Pour le libéralisme, la société est une addition de personnes privées cherchant toutes à satisfaire leur intérêt individuel. Si toutes parviennent à cette objectif, c’est l’intérêt général, celui de la Nation, qui est satisfait. Pour atteindre cette équilibre parfait – qui n’a encore jamais été atteint nulle part -, plusieurs conditions sont nécessaires. Il convient de valoriser la propriété. D’abord, la propriété de soi : l’individu est propriétaire de lui-même et donc seul responsable de ce qui lui advient en toute circonstance. Ensuite, la propriété de biens matériels acquis par l’échange marchand qui est lui-même érigé ainsi en valeur suprême. Les individus doivent être libres de leurs actions afin de ne pas compromettre la réalisation de leur objectif : la satisfaction de l’intérêt personnel. Ainsi, la liberté d’entreprendre est sacralisée et en son nom on acceptera celle de licencier ou de précariser la main d’œuvre, celle de délocaliser des activités productives, celle de placer l’argent de l’entreprise en bourse plutôt que d’investir dans l’outil de production, etc. Les individus sont réputés égaux dès lors qu’ils bénéficient d’une égalité des chances dans l’accès à l’échange de ce qu’ils possèdent comme biens, talents, compétences. Par conséquent, cette égalité formelle est parfaitement compatible avec l’existence d’inégalités réelles criantes. La boucle est bouclée : chaque individu est responsable du bonheur plus ou moins grand avec lequel il a valorisé ses qualités personnelles.
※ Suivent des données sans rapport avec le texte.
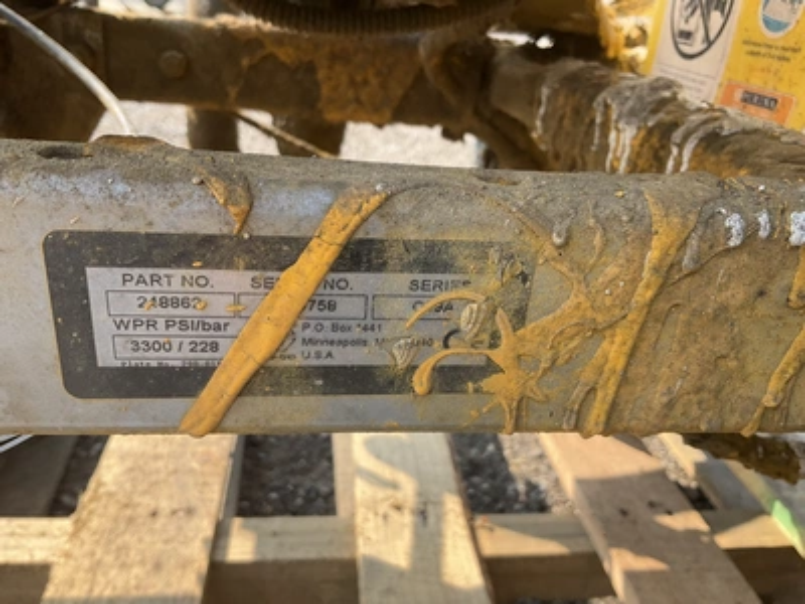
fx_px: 674
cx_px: 402
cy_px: 302
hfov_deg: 61.7
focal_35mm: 29
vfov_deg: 48.2
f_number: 1.8
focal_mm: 3
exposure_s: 1/340
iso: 25
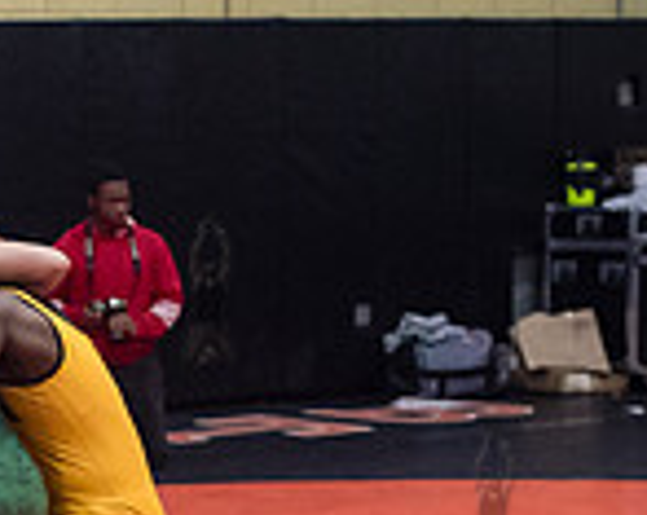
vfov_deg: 9.8
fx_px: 2981
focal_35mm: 156
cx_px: -126
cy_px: 494
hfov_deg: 12.1
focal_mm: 35
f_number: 3.2
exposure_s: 1/400
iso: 5000
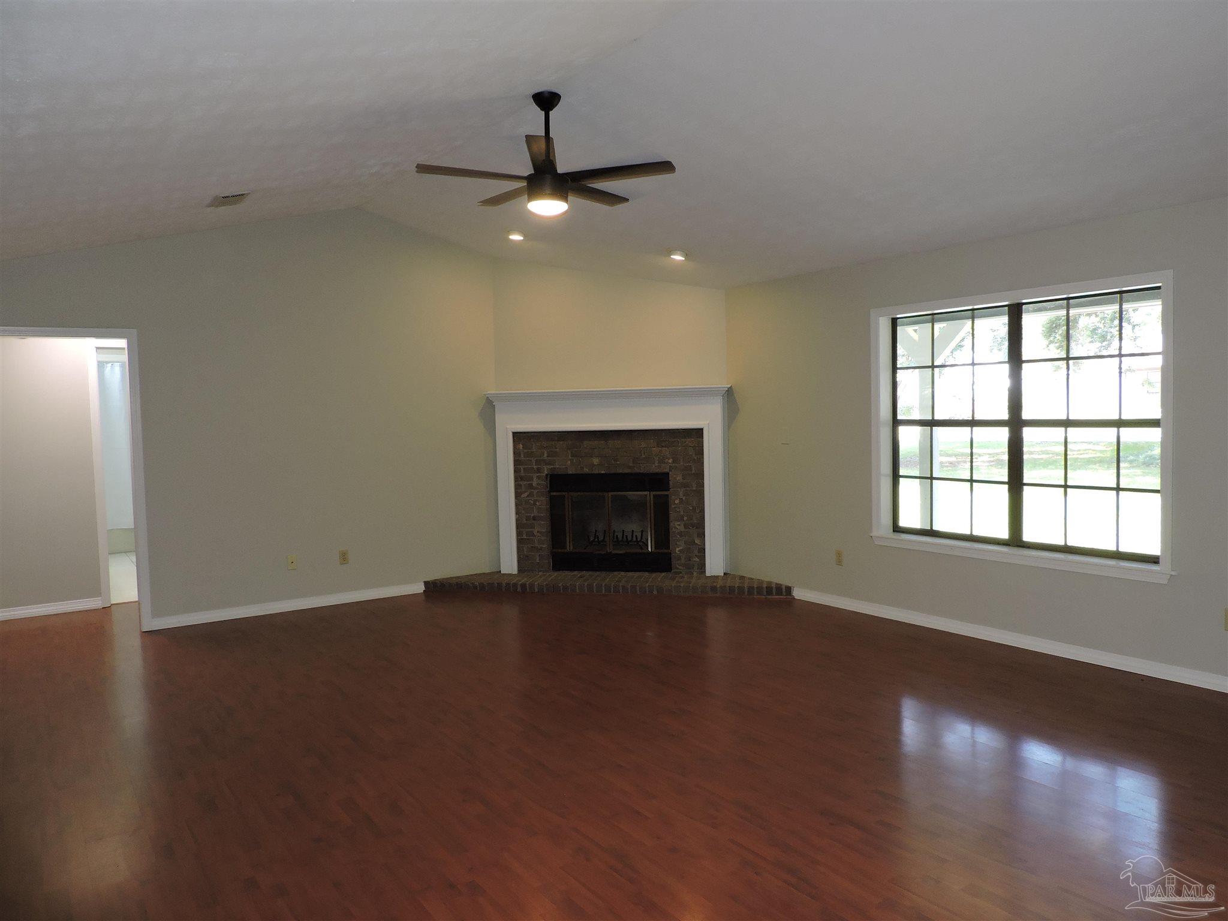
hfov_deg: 71.6
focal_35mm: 24
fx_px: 851
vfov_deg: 56.8
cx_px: 614
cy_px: 460
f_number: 3
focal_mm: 4.3
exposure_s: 1/30
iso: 200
La croyance en cette fable à laquelle seuls les plus crédules adhèrent vraiment – les autres sachant pertinemment qu’elle sert les intérêts des dominants – justifie tous les démantèlements de l’action économique et sociale de l’État depuis un quart de siècle. On casse tout ce que les hommes avaient bâti comme moyens de régulation du marché, de tempérance du capitalisme, de réparation sociale des dégâts de l’économie, toutes choses vues aujourd’hui comme des entraves à la liberté du Marché et de ses acteurs. En vérité, il s’agit de recréer le lien fatal de domination que l’Etat-Providence avait commencé à ronger : le lien maître-serviteur enrobé – pour mieux le faire avaler – d’un paternalisme lui-même de retour sous les oripeaux de l’épargne salariale. Non, décidément la liberté n’est pas la même pour tous au pays du libéralisme. Le Père Lacordère le disait déjà en 1848 : le libéralisme, c’est le renard libre dans le poulailler libre. Dans ce monde-là les solidarités collectives sont proscrites puisque seul compte l’individu. Ce n’est pas par hasard que la famille est promue par nos dirigeants au rang de valeur cardinale. Il faut bien que les plus démunis trouvent en sont sein le soutien moral ou pécuniaire que la puissance publique décrépite fournit de moins en moins. Paternalisme et familialisme vont toujours de pair au regard de l’Histoire.
La dernière université d’été du Medef avait pour titre « la grande transformation ». Au point d’avancement de son dessein funeste le Medef peut se permettre toute les usurpations. Carl Polanyi doit se retourner dans sa tombe, lui qui avait choisi ce même titre pour son livre majeur dans lequel il se félicitait de constater que les hommes avaient enfin trouvé comment civiliser le capitalisme. C’était juste après la Seconde Guerre mondiale et cet érudit pensait que ce bienfait que constitue la régulation intelligente des cupidités humaines était définitif. Il n’est donc pas exagéré de parler de revanche quand le Medef appelle de ses vœux les plus bruyants une grande transformation à l’envers. Parviendra-t-on en France à déchirer la feuille de route de M. Raffarin et à faire contrepoids à l’insolence du Medef ?

Yann Fiévet
Septembre 2003


1 – L’expression est d’Alain Bihr dans sa préface au percutant petit livre de Voltairine de Cleyre et Patrick Renard, « Le Medef : un projet de société » (Syllepse, 2003).